REPUBLIKA.CO.ID, JAKARTA -- Pelaku usaha di segmen UKM harus memanfaatkan tren ekonomi digital yang semakin menguat untuk pengembangan bisnis dan mendorong perekonomian bangsa. Menteri Perdagangan Muhammad Lutfi mengatakan tren ekonomi digital saat ini memiliki potensi yang sangat besar.
"Kita tidak mesti menjadi provider digitalnya tapi kita mesti ikut dalam digitalisasi ini untuk menciptakan nilai tambah tentunya untuk pelaku UKM,” ujar Lutfi dalam seminar Empowering SMEs to Recover Stronger, Jumat (11/3/2022).
Lutfi menjabarkan pelaku UKM dan segmen mikro berkontribusi hampir 62 persen terhadap PDB Indonesia. Sektor usaha ini menyerap lebih dari 97 persen dari total tenaga kerja dengan kontribusi hingga 99 persen dari total usaha di Tanah Air.
Oleh karena itu, kata dia, segmen UKM dan mikro sangat penting terhadap perekonomian nasional. Menurutnya saat ini PDB Indonesia senilai dengan 1,1 miliar dolar AS hingga 1,2 miliar dolar AS atau setara dengan Rp 15 ribu triliun hingga Rp 16 ribu triliun.
============================================================
Salin ulang seluruh berita tentang UKM dan ekonomi digital di atas tanpa mengubah satu kata atau tanda baca pun.

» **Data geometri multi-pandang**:
============================================================
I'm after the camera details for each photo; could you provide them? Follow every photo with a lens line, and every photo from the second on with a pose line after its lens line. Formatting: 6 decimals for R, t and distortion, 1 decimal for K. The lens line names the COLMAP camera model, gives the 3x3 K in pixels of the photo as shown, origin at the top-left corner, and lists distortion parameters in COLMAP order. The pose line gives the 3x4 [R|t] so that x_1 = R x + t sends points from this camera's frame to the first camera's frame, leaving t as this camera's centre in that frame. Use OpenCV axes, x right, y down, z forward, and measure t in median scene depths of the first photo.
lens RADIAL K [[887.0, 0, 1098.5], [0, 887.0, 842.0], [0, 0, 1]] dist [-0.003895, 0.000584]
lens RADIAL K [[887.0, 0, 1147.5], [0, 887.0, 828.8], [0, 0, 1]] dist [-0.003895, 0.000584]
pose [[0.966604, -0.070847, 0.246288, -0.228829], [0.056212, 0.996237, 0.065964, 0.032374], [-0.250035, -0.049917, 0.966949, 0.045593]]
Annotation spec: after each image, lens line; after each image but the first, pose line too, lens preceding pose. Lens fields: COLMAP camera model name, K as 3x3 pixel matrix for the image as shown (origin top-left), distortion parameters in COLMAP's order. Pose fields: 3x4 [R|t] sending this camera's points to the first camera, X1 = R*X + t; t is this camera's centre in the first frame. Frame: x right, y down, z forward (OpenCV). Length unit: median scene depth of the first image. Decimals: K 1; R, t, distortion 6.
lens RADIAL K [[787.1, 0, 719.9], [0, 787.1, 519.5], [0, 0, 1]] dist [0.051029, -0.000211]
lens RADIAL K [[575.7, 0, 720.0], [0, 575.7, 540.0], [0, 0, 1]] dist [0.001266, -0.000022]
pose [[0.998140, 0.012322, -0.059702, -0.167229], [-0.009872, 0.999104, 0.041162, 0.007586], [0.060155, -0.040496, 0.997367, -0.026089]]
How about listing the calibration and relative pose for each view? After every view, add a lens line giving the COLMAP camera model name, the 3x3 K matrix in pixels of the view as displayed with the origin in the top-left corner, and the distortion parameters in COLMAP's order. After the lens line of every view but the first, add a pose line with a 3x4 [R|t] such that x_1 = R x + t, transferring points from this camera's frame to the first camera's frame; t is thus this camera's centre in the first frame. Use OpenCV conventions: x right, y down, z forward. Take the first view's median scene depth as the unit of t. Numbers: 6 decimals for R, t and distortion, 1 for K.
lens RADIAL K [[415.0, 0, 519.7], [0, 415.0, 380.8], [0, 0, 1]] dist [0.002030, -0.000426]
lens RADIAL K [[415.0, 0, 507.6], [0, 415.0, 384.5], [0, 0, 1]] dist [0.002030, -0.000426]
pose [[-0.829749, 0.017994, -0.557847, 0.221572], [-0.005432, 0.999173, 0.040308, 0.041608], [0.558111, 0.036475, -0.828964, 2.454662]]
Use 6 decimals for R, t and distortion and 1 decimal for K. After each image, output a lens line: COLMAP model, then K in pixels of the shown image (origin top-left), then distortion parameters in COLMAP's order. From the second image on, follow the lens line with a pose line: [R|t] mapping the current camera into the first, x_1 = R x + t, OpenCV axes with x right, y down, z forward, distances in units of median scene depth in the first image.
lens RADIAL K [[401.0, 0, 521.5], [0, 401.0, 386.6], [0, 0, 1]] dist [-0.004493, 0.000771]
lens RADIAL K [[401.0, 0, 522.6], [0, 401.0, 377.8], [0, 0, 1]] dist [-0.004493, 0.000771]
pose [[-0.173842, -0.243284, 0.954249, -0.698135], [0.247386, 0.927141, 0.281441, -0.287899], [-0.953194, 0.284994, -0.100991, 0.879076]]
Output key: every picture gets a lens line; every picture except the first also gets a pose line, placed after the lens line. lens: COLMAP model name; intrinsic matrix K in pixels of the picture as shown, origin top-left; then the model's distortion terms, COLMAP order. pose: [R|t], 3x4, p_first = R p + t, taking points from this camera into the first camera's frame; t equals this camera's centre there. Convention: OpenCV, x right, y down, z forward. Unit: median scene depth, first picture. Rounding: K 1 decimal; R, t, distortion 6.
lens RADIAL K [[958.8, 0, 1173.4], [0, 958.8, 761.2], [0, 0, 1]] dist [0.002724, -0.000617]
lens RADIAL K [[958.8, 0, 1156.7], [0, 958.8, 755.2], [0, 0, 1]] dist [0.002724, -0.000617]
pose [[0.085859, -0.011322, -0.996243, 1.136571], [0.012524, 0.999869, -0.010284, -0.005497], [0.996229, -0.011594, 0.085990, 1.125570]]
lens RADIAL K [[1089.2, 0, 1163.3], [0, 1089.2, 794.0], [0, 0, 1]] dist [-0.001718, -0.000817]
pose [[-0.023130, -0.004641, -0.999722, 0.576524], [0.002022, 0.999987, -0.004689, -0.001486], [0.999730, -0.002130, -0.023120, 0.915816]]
============================================================
» **Jawaban Tugas**:
REPUBLIKA.CO.ID, JAKARTA -- Pelaku usaha di segmen UKM harus memanfaatkan tren ekonomi digital yang semakin menguat untuk pengembangan bisnis dan mendorong perekonomian bangsa. Menteri Perdagangan Muhammad Lutfi mengatakan tren ekonomi digital saat ini memiliki potensi yang sangat besar.
"Kita tidak mesti menjadi provider digitalnya tapi kita mesti ikut dalam digitalisasi ini untuk menciptakan nilai tambah tentunya untuk pelaku UKM,” ujar Lutfi dalam seminar Empowering SMEs to Recover Stronger, Jumat (11/3/2022).
Lutfi menjabarkan pelaku UKM dan segmen mikro berkontribusi hampir 62 persen terhadap PDB Indonesia. Sektor usaha ini menyerap lebih dari 97 persen dari total tenaga kerja dengan kontribusi hingga 99 persen dari total usaha di Tanah Air.
Oleh karena itu, kata dia, segmen UKM dan mikro sangat penting terhadap perekonomian nasional. Menurutnya saat ini PDB Indonesia senilai dengan 1,1 miliar dolar AS hingga 1,2 miliar dolar AS atau setara dengan Rp 15 ribu triliun hingga Rp 16 ribu triliun.